Elusive as the total number of open access or freely available articles is, there are a number of indicators of strong growth in open access articles. As of December 2010, I will begin tracking Mendeley, as this is a popular service that appears to be growing quickly. This relatively new service already includes close to 300,000 fulltext articles.

        Several archives are tracked separately, illustrating the growth in open access articles available through OA archives. The total number for PubMedCentral (close to 2 million as of December 2010) is taken from ROAR, even though this number is an underestimate, for comparison purposes. PMC data is tracked in depth (see the second tab on the spreadsheet), in total and by NIH funding (for external and internal researchers and in total), and by time. This provides a very rough estimate of the success of the NIH Public Access policy, from a public view-point. In December 2010, I began to add some preliminary data for CIHR and Wellcome Trust, as small indicators of the value to all of expanding PMC internationally, as well as total OA articles in PMC. arXiv http://arxiv.org/ and RePEc http://www.repec.org/ both represent relatively well-established, mature archives; E-LIS http://eprints.rclis.org/ is included as the major archive for LIS.

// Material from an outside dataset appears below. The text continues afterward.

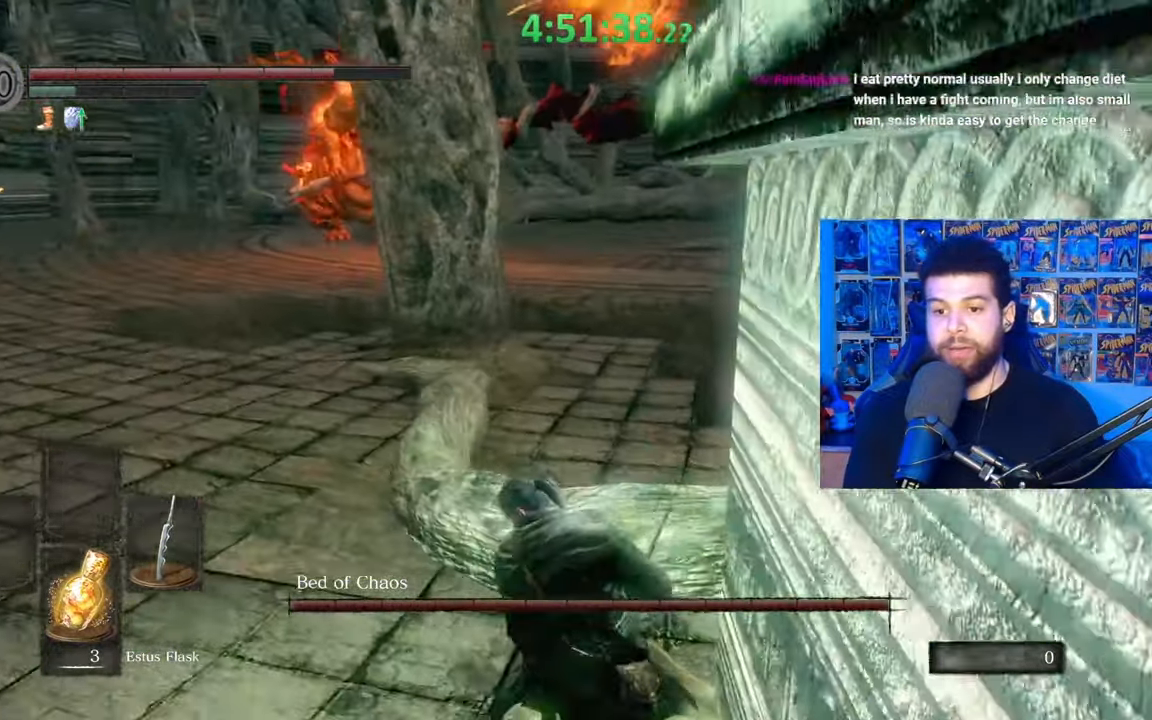
{"buttons": ["B"], "left_stick": "up-left", "right_stick": "center", "events": [[117, "right_stick", "left"], [233, "right_stick", "center"], [317, "B", "down"]]}
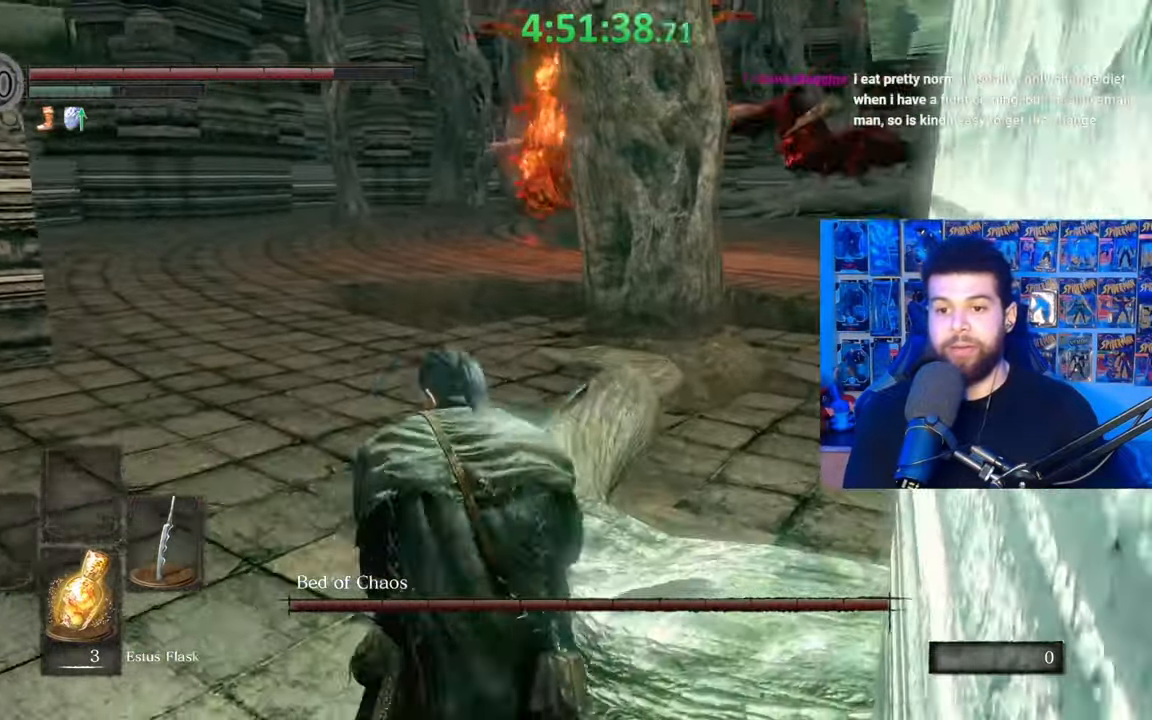
{"buttons": ["B"], "left_stick": "up-left", "right_stick": "center", "events": [[133, "right_stick", "up-right"], [233, "right_stick", "center"]]}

        Open access policy

        Data are taken from the Registry of Open Access Material Archiving Policies (ROARMAP) http://www.eprints.org/openaccess/policysignup/.  ROARMAP relies on self-reporting, and so policy numbers may be understated; this is probably the case with theses open access mandate policies.

        Open data

        Open data (to scholarly research data, government data) is closely related to the open access movement, and also appears to be growing rapidly. The number of journal open data policies in the Open Access Directory is included as of December 2010. Other macro level metrics for open data is one area for possible future exploration.

        Data, commentary and review

        Data is provided for downloading from the Dramatic Growth of Open Access Dataverse http://dvn.iq.harvard.edu/dvn/dv/dgoa (courtesy of Harvard), and posted to Google docs for easy viewing. Each issue includes a full data edition and a show growth edition (generally illustrating growth over the previous quarter and year).

        The spreadsheet for the full data edition includes 8 sub-sheets (tabs):

Commentary is posted to my blog, The Imaginary Journal of Poetic Economics; links to all issues of the series, and occasional between-series notes, is available here: http://poeticeconomics.blogspot.com/2006/08/dramatic-growth-of-open-access-series.html

        The Dramatic Growth of Open Access series is not peer-reviewed in a traditional sense, except for the original article for Journal of Interlibrary Loan, Document Delivery & Electronic Reserve. However, this series is well read by many, including experts in the area of open access, who occasionally provide comments, corrections, and suggestions. Not peer review, but perhaps review by peers? This is of interest to me, as someone who sees scholarly communication as in a time of transformation. While I see traditional peer review and other forms of academic quality control as vital and not to be dismissed until better alternatives are found, I would suggest that the informal research project that is The Dramatic Growth of Open Access is more valuable as an ongoing quarterly series than it would be if I had stopped with the one peer reviewed article. Peer review is indeed necessary and desirable, but if we relied solely on peer review, would we be basing our knowledge on data that is largely out of date in this rapidly changing area?

        Final note

        This December 31, 2010 issue is a first version of the rationale and methodology for The Dramatic Growth of Open Access.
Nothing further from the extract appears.